ECS Group’s Thominet believes that the each and every member of the supply chain has to play a proactive part in accepting change. “Our industry has been a bit late or slow regarding the necessity of changes today, and thus our core-business is now definitely embracing disruption. This radical change involves all the actors of the supply chain, and as an intermediary, we as GSSA, has a real role to play. We have to. The airlines have accomplished important revolution on the passenger side to provide innovative technology and embrace new business opportunities; the cargo industry will for sure do the same, and the new requirements of service that e-commerce or pharma is requesting, will create the need to achieve the implementation of new technologies.”

“I miss a burning platform and/or a shared idea that is felt by all stakeholders in the same way so that we can execute ideas. At Schiphol, we experience this regularly. For example, the compliance checker we developed: some parties such as AF/KLM and Swissport really appreciate this automated Customs compliance check, but others do not, and they will pursue other priorities, very often their pressing daily business,” said Stekelenburg.

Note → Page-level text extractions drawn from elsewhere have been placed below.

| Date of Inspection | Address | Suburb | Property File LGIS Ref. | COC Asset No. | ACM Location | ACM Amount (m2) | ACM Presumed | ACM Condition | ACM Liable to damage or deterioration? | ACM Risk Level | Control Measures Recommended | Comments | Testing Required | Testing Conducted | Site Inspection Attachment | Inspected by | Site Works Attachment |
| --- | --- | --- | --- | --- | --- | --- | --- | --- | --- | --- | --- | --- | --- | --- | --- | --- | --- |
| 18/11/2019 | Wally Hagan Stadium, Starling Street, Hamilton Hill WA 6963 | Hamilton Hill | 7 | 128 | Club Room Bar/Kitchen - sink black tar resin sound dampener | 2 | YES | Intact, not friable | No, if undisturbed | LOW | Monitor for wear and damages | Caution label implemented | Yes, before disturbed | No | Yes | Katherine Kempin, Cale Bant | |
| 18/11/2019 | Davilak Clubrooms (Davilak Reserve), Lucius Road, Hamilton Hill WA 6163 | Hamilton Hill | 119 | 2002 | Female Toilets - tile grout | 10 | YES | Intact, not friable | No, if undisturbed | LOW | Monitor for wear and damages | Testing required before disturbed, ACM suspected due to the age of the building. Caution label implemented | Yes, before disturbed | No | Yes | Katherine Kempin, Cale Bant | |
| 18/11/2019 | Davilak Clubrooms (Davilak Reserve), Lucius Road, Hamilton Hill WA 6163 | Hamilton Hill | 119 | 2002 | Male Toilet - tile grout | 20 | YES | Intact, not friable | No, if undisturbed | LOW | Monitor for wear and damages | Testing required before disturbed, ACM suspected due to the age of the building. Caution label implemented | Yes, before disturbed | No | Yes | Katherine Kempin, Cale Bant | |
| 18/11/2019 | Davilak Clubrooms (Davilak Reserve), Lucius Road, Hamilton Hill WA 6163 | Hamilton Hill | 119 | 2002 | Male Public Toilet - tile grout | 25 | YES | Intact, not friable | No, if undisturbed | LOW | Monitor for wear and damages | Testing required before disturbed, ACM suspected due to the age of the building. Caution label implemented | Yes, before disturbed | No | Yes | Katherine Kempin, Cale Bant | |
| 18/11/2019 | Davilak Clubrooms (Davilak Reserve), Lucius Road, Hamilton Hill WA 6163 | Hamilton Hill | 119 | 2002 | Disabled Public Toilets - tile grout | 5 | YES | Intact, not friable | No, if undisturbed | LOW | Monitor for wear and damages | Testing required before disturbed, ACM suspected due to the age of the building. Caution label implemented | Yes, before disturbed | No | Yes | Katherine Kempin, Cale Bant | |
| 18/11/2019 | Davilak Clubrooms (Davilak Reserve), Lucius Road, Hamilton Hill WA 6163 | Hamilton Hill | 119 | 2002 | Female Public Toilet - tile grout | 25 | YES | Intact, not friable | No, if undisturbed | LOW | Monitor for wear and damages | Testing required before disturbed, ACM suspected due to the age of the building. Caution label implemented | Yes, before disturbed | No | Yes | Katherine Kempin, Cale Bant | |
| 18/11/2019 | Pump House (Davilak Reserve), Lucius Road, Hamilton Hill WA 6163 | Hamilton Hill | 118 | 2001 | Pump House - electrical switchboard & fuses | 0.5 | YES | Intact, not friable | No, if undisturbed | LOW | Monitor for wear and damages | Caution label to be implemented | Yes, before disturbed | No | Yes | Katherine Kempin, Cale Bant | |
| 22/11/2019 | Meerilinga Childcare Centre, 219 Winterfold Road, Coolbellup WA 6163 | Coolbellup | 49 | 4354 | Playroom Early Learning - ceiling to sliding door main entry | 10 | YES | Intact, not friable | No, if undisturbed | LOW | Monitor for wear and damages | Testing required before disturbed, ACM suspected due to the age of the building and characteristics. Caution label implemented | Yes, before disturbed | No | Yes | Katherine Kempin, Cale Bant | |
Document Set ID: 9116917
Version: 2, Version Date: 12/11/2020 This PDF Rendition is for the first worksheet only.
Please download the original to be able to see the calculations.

Fraport's Schusdziara feels that a common standard needs to be developed for the proper exchange of information. “The industry is rather reluctant to change. We are talking about change and speeding up things but so far not much has happened. Just look at the development of the e-AWB penetration rate to see how difficult it is to adopt new ways of doing things. The industry is not really ready yet to cooperate, to push forward innovations. But to be successful as a transport mode, everyone has to be willing to exchange information, has to agree on common standards. We have to develop an ecosystem where every company works only for itself to an ecosystem where we all join forces. Our Air Cargo Community Frankfurt is a perfect example of how we should work together in future,” he said.

Picking up from peers
Online travel and accommodation portals have transformed how people book their trips and stay. Some of the biggest disruptors to the travel industry have of course been Airbnb, Skyscanner, Google Trips and Expedia, enabling more transparent, personalised and end-to-end travel experiences through open API platforms on which they build and deliver new products and services.

How can we apply these learnings to air cargo management? Mercator’s McKittrick explains, “The goal must be to meet customers’ expectations, which have been transformed by digital technology. That’s precisely why cargo carriers need an ecosystem approach to the supply chain which creates standardisation and enables collaboration by sharing data and information seamlessly and securely across a network of air cargo stakeholders. Higher customer satisfaction, driven by the improved service and faster delivery times that digitisation delivers, is itself a driver of profit.”

Digital disruption is unavoidable, and carriers need to react not only to ensure profitability but to get ahead of threats posed by non-traditional market entrants. We’ve seen the likes of Amazon and Alibaba disrupt the industry by playing by a different set of rules. While many carriers understand the value of speed and agility, the newcomers are built to change the model for how value is created significantly. Digitalisation is no longer a choice but an imperative.